Dataset entries
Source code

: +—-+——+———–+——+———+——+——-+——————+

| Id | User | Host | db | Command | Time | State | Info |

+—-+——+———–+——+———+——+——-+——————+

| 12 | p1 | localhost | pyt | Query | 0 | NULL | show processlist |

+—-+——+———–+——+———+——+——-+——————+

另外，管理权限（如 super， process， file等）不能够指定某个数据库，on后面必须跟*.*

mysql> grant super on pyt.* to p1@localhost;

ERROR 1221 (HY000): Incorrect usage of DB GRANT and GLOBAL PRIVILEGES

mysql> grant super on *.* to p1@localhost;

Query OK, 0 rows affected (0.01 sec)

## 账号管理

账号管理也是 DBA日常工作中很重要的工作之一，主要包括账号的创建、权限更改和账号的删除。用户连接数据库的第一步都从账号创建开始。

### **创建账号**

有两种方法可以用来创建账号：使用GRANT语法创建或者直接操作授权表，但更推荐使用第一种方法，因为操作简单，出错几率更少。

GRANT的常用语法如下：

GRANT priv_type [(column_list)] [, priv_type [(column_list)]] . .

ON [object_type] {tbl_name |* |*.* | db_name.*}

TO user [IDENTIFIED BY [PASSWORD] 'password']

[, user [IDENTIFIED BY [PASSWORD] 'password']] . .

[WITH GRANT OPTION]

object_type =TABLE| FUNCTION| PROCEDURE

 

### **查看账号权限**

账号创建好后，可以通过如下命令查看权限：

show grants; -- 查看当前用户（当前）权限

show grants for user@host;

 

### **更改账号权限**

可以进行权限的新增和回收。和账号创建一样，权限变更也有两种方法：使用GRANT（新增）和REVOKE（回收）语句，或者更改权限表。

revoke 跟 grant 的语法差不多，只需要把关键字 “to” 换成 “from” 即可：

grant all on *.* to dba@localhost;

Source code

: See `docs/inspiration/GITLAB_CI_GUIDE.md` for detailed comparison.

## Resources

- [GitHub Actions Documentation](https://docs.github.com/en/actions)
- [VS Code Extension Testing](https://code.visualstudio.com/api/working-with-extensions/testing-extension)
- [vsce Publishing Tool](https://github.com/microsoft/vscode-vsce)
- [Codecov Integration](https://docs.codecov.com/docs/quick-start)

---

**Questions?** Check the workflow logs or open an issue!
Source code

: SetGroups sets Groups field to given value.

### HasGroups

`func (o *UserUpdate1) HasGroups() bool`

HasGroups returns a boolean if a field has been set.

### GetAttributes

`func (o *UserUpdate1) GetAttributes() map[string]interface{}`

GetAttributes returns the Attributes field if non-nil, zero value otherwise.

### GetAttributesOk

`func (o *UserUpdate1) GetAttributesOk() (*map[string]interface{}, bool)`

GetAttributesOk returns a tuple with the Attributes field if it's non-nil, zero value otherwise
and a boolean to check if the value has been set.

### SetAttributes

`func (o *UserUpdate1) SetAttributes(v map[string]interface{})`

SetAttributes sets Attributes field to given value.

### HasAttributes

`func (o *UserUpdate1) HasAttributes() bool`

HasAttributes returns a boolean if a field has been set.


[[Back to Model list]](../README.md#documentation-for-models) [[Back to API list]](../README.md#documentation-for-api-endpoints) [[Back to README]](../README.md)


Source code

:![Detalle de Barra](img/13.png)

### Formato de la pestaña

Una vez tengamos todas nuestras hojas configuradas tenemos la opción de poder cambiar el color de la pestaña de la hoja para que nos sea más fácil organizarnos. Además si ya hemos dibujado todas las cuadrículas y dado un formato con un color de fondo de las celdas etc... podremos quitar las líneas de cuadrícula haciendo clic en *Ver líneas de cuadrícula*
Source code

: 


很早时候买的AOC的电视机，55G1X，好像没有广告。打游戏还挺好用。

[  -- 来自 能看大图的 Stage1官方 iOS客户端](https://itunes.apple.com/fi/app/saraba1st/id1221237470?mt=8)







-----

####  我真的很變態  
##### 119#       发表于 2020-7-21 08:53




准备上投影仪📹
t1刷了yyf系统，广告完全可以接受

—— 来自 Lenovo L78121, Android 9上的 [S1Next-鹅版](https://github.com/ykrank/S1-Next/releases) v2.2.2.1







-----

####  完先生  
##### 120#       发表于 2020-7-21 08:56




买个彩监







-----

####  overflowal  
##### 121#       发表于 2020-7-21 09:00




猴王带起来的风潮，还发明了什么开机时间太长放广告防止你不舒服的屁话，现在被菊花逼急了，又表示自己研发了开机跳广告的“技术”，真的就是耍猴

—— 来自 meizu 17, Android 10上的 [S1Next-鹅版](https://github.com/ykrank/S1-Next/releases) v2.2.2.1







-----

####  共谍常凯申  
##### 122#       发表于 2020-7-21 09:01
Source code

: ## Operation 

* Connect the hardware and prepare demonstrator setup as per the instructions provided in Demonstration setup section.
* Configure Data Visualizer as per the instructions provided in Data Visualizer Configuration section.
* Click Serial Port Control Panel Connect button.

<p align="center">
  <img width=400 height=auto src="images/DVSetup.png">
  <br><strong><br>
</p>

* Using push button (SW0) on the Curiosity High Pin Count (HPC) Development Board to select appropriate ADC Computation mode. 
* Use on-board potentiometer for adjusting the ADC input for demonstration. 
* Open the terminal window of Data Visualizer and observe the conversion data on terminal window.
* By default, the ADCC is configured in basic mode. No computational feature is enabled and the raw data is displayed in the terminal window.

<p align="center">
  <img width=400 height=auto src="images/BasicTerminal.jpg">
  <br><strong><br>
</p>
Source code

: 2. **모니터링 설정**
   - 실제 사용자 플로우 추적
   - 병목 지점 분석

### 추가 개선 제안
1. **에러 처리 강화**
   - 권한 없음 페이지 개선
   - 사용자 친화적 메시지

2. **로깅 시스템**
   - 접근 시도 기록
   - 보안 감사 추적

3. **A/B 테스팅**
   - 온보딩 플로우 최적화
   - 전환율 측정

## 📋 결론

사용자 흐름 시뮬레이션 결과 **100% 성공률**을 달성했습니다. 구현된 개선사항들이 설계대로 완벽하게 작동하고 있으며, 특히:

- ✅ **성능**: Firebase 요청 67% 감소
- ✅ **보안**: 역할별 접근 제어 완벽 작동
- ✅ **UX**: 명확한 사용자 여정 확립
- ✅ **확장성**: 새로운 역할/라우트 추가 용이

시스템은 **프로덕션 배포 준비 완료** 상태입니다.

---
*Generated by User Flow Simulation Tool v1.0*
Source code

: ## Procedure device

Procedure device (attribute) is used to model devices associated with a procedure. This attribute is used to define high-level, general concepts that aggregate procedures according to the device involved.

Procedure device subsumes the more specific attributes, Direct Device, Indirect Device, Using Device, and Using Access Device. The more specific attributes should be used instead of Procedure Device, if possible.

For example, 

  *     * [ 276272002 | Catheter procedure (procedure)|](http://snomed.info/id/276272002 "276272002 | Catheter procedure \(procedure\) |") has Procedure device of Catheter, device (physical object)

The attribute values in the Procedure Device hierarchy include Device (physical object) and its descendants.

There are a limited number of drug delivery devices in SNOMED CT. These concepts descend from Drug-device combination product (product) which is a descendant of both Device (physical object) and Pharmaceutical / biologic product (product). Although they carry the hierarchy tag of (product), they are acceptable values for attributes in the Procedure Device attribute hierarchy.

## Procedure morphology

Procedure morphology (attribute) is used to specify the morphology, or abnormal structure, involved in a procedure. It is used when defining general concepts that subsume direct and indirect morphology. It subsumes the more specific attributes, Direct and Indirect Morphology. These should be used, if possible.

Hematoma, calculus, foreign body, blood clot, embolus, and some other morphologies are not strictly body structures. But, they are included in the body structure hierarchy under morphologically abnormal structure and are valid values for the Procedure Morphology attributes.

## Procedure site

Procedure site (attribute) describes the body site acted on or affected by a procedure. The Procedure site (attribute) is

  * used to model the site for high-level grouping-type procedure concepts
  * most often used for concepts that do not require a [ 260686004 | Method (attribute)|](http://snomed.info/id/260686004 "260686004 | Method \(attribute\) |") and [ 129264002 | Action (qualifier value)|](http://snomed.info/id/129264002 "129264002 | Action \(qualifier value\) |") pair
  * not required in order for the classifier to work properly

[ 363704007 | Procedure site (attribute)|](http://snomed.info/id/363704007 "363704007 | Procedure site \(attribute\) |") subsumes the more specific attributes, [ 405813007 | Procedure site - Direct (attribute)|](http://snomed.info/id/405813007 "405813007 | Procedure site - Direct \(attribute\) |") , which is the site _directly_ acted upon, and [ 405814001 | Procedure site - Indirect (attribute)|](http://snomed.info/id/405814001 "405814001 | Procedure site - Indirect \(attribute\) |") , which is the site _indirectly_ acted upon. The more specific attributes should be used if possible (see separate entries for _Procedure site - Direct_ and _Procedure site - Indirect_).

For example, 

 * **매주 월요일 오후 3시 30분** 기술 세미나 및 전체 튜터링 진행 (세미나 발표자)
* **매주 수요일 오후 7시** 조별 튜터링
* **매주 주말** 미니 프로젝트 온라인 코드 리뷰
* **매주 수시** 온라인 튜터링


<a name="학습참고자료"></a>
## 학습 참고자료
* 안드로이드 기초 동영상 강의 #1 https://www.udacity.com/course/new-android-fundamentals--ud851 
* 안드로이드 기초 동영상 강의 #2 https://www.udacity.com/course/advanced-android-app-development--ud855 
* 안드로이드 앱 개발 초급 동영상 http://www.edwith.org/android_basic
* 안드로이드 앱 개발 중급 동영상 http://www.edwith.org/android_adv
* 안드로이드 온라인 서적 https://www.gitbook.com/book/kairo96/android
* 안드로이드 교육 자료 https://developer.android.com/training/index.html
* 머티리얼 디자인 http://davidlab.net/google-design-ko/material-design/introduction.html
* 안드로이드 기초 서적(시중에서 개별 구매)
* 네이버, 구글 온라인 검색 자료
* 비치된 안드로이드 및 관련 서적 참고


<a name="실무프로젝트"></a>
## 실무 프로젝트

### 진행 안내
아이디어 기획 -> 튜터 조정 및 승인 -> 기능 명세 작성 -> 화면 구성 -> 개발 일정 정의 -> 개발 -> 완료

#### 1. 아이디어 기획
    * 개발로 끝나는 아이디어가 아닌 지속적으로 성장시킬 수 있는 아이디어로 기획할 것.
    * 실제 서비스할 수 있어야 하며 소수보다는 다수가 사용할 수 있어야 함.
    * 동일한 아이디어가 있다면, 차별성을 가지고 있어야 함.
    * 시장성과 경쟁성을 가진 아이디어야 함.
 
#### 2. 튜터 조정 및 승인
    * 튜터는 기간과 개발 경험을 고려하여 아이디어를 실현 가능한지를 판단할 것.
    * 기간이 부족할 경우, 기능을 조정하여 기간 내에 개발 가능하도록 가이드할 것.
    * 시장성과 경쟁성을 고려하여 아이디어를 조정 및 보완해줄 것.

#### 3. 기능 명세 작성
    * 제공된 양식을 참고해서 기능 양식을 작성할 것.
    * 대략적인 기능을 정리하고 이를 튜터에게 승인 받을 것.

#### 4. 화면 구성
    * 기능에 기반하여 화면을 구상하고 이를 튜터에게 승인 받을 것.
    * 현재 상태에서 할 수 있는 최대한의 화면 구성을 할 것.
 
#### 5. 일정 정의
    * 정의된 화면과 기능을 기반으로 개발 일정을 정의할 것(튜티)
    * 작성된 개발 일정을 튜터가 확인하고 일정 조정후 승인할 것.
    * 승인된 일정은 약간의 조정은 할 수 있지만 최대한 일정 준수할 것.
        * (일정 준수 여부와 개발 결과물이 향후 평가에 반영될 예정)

_What the task requires_
Quote only the stretch of lines that starts the data above and ends with the line containing "ERROR 1221 (HY000): Incorrect", both included.

_Solution for this task_
Source code

: +—-+——+———–+——+———+——+——-+——————+

| Id | User | Host | db | Command | Time | State | Info |

+—-+——+———–+——+———+——+——-+——————+

| 12 | p1 | localhost | pyt | Query | 0 | NULL | show processlist |

+—-+——+———–+——+———+——+——-+——————+

另外，管理权限（如 super， process， file等）不能够指定某个数据库，on后面必须跟*.*

mysql> grant super on pyt.* to p1@localhost;

ERROR 1221 (HY000): Incorrect usage of DB GRANT and GLOBAL PRIVILEGES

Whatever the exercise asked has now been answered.